Seasonal evolution of total denitrification rates and theoretical community N assimilation at the P. pectinatus and MPB colonised sites. Data are reported as mean ± standard deviation (n = 3)

Fig. 6
figure 6

Relationship between community total benthic DIN consumption and the sum of denitrification and calculated community theoretical N assimilation rates at the P. pectinus (closed circles) and MPB (open circles) colonised sites. Data are reported as mean ± standard deviation (n = 3), the hatched line indicates a 1:1 relationship

On the annual scale, the ratio of community N assimilation to denitrification was a little below 1 indicating a slight dominance of denitrification over N assimilation as a sink for N. On average ~53% of the DIN consumed at both sampling sites was eliminated as N2 but this percentage varied between sampling dates especially at the P. pectinatus site (Fig. 5). At this site, N assimilation dominated during winter while in summer denitrification accounted for ~70% of benthic N consumption. Overall, our data support the growing body of evidence that the contribution of denitrification compared to plant N assimilation to the N dynamics in freshwater systems is systematically higher compared to that measured in coastal marine environments (Table 5), where denitrification plays a relatively minor role (e.g. Risgaard-Petersen et al., 1998; Risgaard-Petersen & Ottosen, 2000; Welsh et al., 2000; Bartoli et al., 2008; Dunn et al., 2012). The calculated mean annual contribution of denitrification to benthic DIN consumption also agrees well with the contributions calculated in other fresh water aquatic systems where denitrification accounted for 40–80% of total benthic DIN consumption (Matheson et al., 2002; Pinardi et al., 2009; Kreiling et al., 2011).

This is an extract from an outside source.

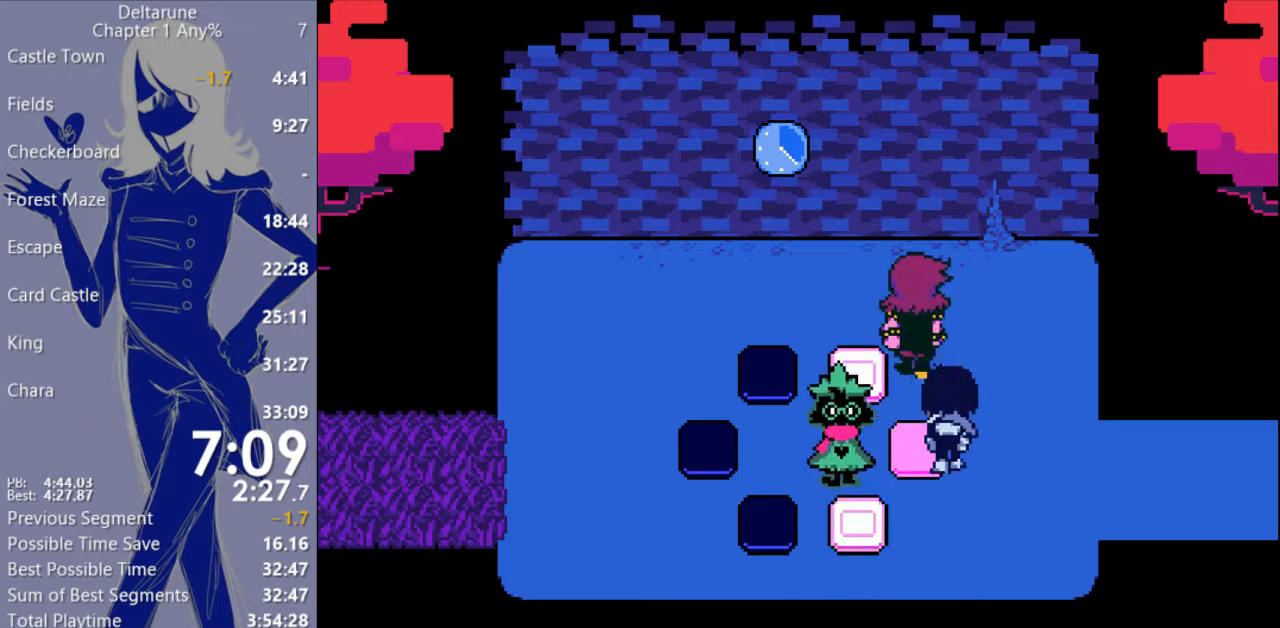
{"keys": ["c", "x"], "events": [[33, "left", "down"], [233, "up", "up"], [333, "down", "down"], [467, "down", "up"], [467, "left", "up"]]}
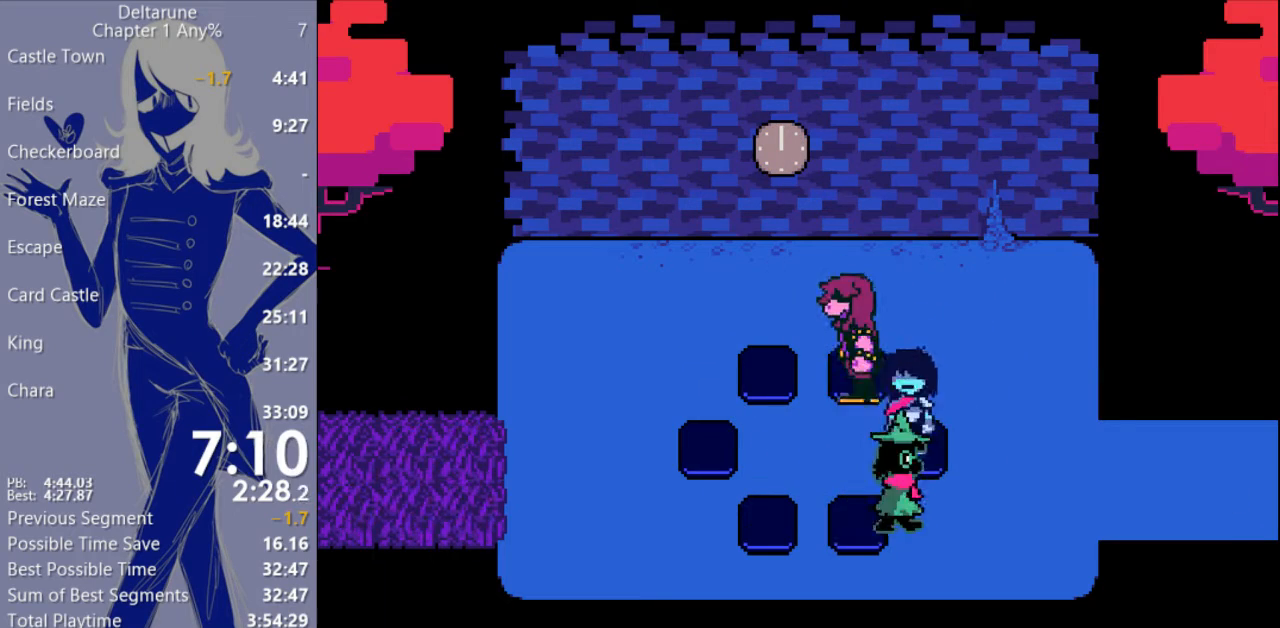
{"keys": ["c", "right", "x"], "events": [[67, "right", "down"]]}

Overall, our results indicate that in contrast to what is generally observed in shallow water marine environments (Table 5) both denitrification and N assimilation play important and comparable roles in DIN removal in freshwater systems and suggest that shallow aquatic environments in agricultural landscapes may act as efficient N traps. In addition, our results suggest that the continued P. pectinatus colonisation of the littoral zone of the studied pit lake will modify the N dynamics of the lake by (1) reducing N mobility due to the longer retention time of assimilated N in the biomass, (2) potentially enhancing N-burial in the sediment due to the more refractory nature of the biomass produced and (3) enhancing N removal via denitrification.